In ensuring that the transformation was successful, Warner put in place a number of internal and external strategies that were to be followed in the organization beyond the 1990s. He also implemented his business values that he thought would be of importance to the company. It is said that there is always a chance to do better.

Therefore, despite that fact that he did the best he could to transform the company, there are a number of things that he could probably have done better.

For instance, he would have considered the business values of other managers and regional directors in implementing his business values. This would have given them a chance to make their contribution and would probably have led to better business values that would be more beneficial.

The second thing that he should have done better is to centralize the process of making some decisions. There are decisions that are viewed to be very crucial to an organization (Helfat 112). Such decisions need experts and people who have better decision making skills since they might have negative impacts if not done correctly.

Works Cited

Carnall, Colin A. Managing Change in Organizations. Harlow: Financial Times Prentice Hall, 2007. Print.

Chick, Anne, and Paul Micklethwaite. Design for Sustainable Change: How Design and Designers Can Drive the Sustainability Agenda. Lausanne, Switzerland: Ava Publishers, 2011. Print.

Connor, Robin, and Stephen Dovers. Institutional Change for Sustainable Development. Northampton, MA: E. Elgar, 2004. Print.

Doppelt, Bob. Leading Change Toward Sustainability: A Change-Management Guide for Business, Government and Civil Society.
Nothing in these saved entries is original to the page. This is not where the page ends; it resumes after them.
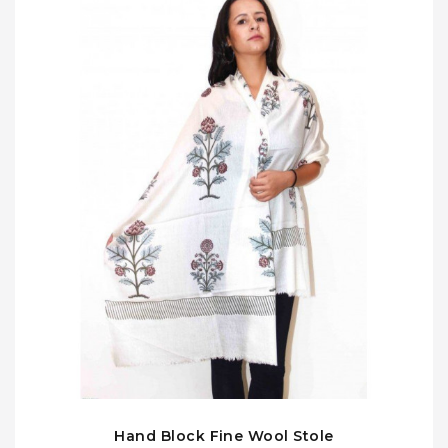
Hand Block Fine Wool Stole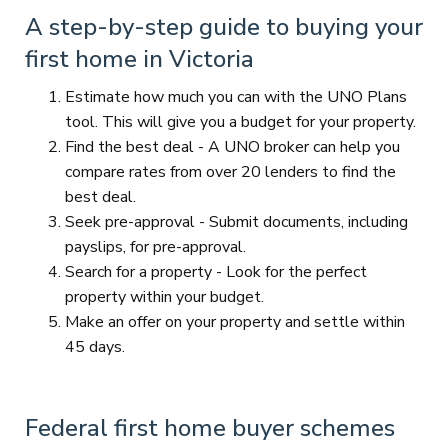
A step-by-step guide to buying your
first home in Victoria
Estimate how much you can with the UNO Plans
tool. This will give you a budget for your property.
Find the best deal - A UNO broker can help you
compare rates from over 20 lenders to find the
best deal.
Seek pre-approval - Submit documents, including
payslips, for pre-approval.
Search for a property - Look for the perfect
property within your budget.
Make an offer on your property and settle within
45 days.
Federal first home buyer schemes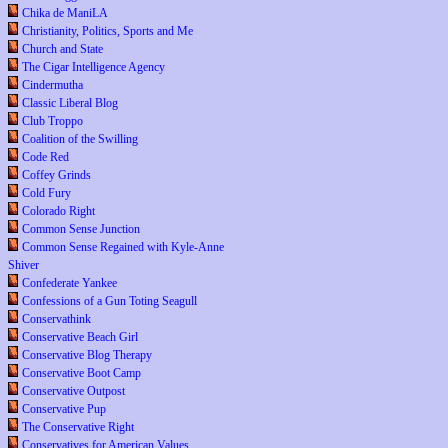
Chika de ManiLA
Christianity, Politics, Sports and Me
Church and State
The Cigar Intelligence Agency
Cindermutha
Classic Liberal Blog
Club Troppo
Coalition of the Swilling
Code Red
Coffey Grinds
Cold Fury
Colorado Right
Common Sense Junction
Common Sense Regained with Kyle-Anne
Shiver
Confederate Yankee
Confessions of a Gun Toting Seagull
Conservathink
Conservative Beach Girl
Conservative Blog Therapy
Conservative Boot Camp
Conservative Outpost
Conservative Pup
The Conservative Right
Conservatives for American Values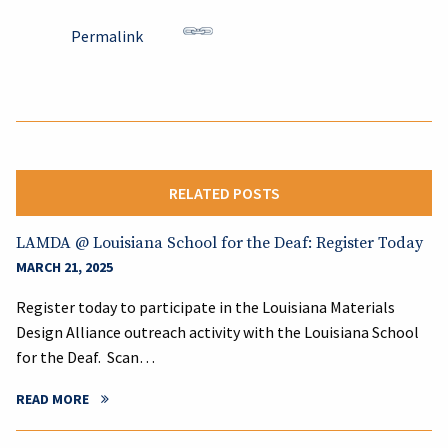
Permalink
RELATED POSTS
LAMDA @ Louisiana School for the Deaf: Register Today
MARCH 21, 2025
Register today to participate in the Louisiana Materials
Design Alliance outreach activity with the Louisiana School
for the Deaf. Scan…
READ MORE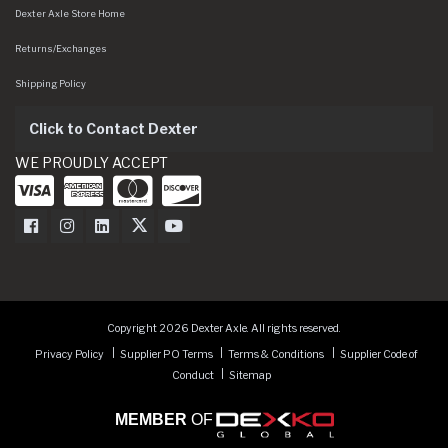
Dexter Axle Store Home
Returns/Exchanges
Shipping Policy
Click to Contact Dexter
WE PROUDLY ACCEPT
Dexter Axle on Facebook
Dexter Axle on Instagram
Dexter Axle on LinkedIn
Dexter Axle on Twitter
Dexter Axle on Youtube
Copyright 2026 Dexter Axle. All rights reserved.
Privacy Policy
Supplier PO Terms
Terms & Conditions
Supplier Code of
Conduct
Sitemap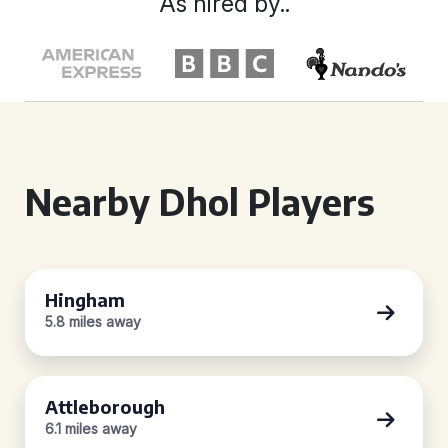
As hired by..
Nearby Dhol Players
Hingham
5.8 miles away
Attleborough
6.1 miles away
Sheffield: Greenleaf Publishers, 2009. Print.

Helfat, Constance E. Dynamic Capabilities: Understanding Strategic Change in Organizations. Malden, MA: Blackwell Pub, 2007. Print.

Minkov, Michael, and Geert H. Hofstede. Cultural Differences in a Globalizing World. Bingley: Emerald, 2011. Print.

Nicholls, Alex. Social Entrepreneurship: New Models of Sustainable Social Change. Oxford: OUP Oxford, 2006. Print.

O’Donovan, Gabrielle. The Corporate Culture Handbook: How to Plan, Implement and Measure a Successful Culture Change Programme. Dublin: Liffey Press, 2006. Print.

Paton, Rob, and James McCalman. Change Management: A Guide to Effective Implementation. London: SAGE, 2007. Print.

Spitzer, Dean R. Transforming Performance Measurement: Rethinking the Way We Measure and Drive Organizational Success. New York, NY: American Management Association, 2007. Print.

Thomas, Stephen J. Successfully Managing Change in Organizations: A Users Guide. New York: Industrial Press, 2001. Print.

Vukotich, George. 10 Steps to Successful Change Management. Alexandria, VA: ASTD Press, 2011. Print.